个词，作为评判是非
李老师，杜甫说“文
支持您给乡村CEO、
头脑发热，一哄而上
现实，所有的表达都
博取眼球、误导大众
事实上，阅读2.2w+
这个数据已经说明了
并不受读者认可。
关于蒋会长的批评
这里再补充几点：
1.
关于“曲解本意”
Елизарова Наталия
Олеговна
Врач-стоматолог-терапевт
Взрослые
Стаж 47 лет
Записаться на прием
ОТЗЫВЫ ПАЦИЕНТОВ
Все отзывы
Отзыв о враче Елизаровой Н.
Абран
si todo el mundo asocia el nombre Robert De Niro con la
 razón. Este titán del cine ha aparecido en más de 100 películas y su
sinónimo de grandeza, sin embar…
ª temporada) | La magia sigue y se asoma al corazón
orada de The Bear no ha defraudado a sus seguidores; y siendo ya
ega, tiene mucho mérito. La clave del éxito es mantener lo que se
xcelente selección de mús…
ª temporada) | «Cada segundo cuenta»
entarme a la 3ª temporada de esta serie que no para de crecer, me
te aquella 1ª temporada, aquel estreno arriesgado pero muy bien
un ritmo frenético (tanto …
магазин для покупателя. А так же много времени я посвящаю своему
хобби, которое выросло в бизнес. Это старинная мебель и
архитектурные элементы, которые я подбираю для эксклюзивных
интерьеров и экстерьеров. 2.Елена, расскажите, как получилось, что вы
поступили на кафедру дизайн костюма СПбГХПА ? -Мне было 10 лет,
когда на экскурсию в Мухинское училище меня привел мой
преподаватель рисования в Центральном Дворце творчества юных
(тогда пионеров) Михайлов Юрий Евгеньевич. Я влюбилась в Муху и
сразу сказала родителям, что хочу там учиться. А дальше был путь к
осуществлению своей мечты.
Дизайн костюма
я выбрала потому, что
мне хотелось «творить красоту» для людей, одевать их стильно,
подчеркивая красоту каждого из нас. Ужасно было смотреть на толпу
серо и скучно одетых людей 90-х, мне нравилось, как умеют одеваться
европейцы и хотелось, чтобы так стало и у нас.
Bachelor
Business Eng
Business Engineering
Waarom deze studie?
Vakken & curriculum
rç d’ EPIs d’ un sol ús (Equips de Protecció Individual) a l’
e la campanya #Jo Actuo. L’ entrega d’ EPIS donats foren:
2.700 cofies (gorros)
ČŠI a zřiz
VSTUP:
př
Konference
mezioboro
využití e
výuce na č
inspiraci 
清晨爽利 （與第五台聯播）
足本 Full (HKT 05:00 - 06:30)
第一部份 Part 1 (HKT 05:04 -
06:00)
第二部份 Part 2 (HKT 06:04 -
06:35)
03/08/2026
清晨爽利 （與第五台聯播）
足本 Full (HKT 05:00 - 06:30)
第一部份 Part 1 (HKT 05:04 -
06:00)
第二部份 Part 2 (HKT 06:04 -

● **WHAT THE TASK ASKS**
Retype every line of the data above, keeping each character, space, and line break the same.

● **EXERCISE RESULT**
个词，作为评判是非
李老师，杜甫说“文
支持您给乡村CEO、
头脑发热，一哄而上
现实，所有的表达都
博取眼球、误导大众
事实上，阅读2.2w+
这个数据已经说明了
并不受读者认可。
关于蒋会长的批评
这里再补充几点：
1.
关于“曲解本意”
Елизарова Наталия
Олеговна
Врач-стоматолог-терапевт
Взрослые
Стаж 47 лет
Записаться на прием
ОТЗЫВЫ ПАЦИЕНТОВ
Все отзывы
Отзыв о враче Елизаровой Н.
Абран
si todo el mundo asocia el nombre Robert De Niro con la
 razón. Este titán del cine ha aparecido en más de 100 películas y su
sinónimo de grandeza, sin embar…
ª temporada) | La magia sigue y se asoma al corazón
orada de The Bear no ha defraudado a sus seguidores; y siendo ya
ega, tiene mucho mérito. La clave del éxito es mantener lo que se
xcelente selección de mús…
ª temporada) | «Cada segundo cuenta»
entarme a la 3ª temporada de esta serie que no para de crecer, me
te aquella 1ª temporada, aquel estreno arriesgado pero muy bien
un ritmo frenético (tanto …
магазин для покупателя. А так же много времени я посвящаю своему
хобби, которое выросло в бизнес. Это старинная мебель и
архитектурные элементы, которые я подбираю для эксклюзивных
интерьеров и экстерьеров. 2.Елена, расскажите, как получилось, что вы
поступили на кафедру дизайн костюма СПбГХПА ? -Мне было 10 лет,
когда на экскурсию в Мухинское училище меня привел мой
преподаватель рисования в Центральном Дворце творчества юных
(тогда пионеров) Михайлов Юрий Евгеньевич. Я влюбилась в Муху и
сразу сказала родителям, что хочу там учиться. А дальше был путь к
осуществлению своей мечты.
Дизайн костюма
я выбрала потому, что
мне хотелось «творить красоту» для людей, одевать их стильно,
подчеркивая красоту каждого из нас. Ужасно было смотреть на толпу
серо и скучно одетых людей 90-х, мне нравилось, как умеют одеваться
европейцы и хотелось, чтобы так стало и у нас.
Bachelor
Business Eng
Business Engineering
Waarom deze studie?
Vakken & curriculum
rç d’ EPIs d’ un sol ús (Equips de Protecció Individual) a l’
e la campanya #Jo Actuo. L’ entrega d’ EPIS donats foren:
2.700 cofies (gorros)
ČŠI a zřiz
VSTUP:
př
Konference
mezioboro
využití e
výuce na č
inspiraci 
清晨爽利 （與第五台聯播）
足本 Full (HKT 05:00 - 06:30)
第一部份 Part 1 (HKT 05:04 -
06:00)
第二部份 Part 2 (HKT 06:04 -
06:35)
03/08/2026
清晨爽利 （與第五台聯播）
足本 Full (HKT 05:00 - 06:30)
第一部份 Part 1 (HKT 05:04 -
06:00)
第二部份 Part 2 (HKT 06:04 -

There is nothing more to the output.